31 millions d’euros d’investissement sur cinq ans

A Hayange (Moselle), les représentants des 400 salariés et 50 intérimaires de FRI ne cachent pas leur soulagement. Les organisations syndicales consultées dans le cadre du comité social et économique (CSE) souhaitaient en effet "éviter à tout prix une reprise par ArcelorMittal, synonyme de mutualisations et de suppression d’une centaine d’emplois", pointe Sébastien Dietsch, délégué syndical CFE-CGC.
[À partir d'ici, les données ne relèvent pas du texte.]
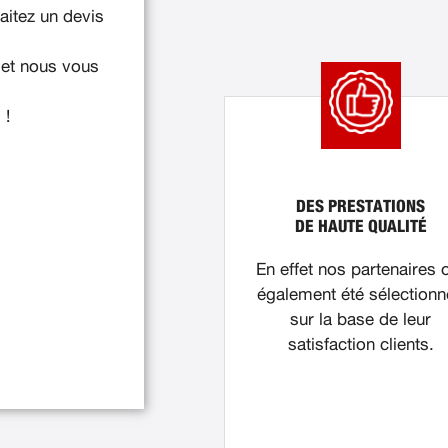
itez un devis
 et nous vous
 !
DES PRESTATIONS
DE HAUTE QUALITÉ
En effet nos partenaires 
également été sélection
sur la base de leur
satisfaction clients.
Le CSE avait néanmoins jugé l’offre de Liberty Steel peu convaincante sur le plan financier et s’était majoritairement prononcé en faveur de l’offre du chinois Jingye. "Nous comptons maintenant sur Liberty Steel pour tenir son engagement d’investir 31 millions d’euros sur cinq ans en vue de remettre en état le laminoir de Hayange", expose Grégory Zabot, secrétaire CFDT du CSE.

Le milliardaire anglo-indien Sanjeev Gupta, propriétaire de Liberty Steel, aurait notamment donné des garanties, s’engageant à se porter caution à hauteur de 15 millions d’euros, afin de réaliser les investissements indispensables à la remise à niveau des sites de Hayange et de Saint-Saulve, poursuit le représentant syndical.

Parmi les cinq candidats à la reprise pour FRI, l’indien Jindal a réagi à l’annonce du tribunal judiciaire de Strasbourg en adressant "tous ses vœux de succès à l’acquéreur désigné" et espère "renforcer encore, sous la nouvelle direction, ses relations avec le site d’Hayange dont il est le principal fournisseur d’acier".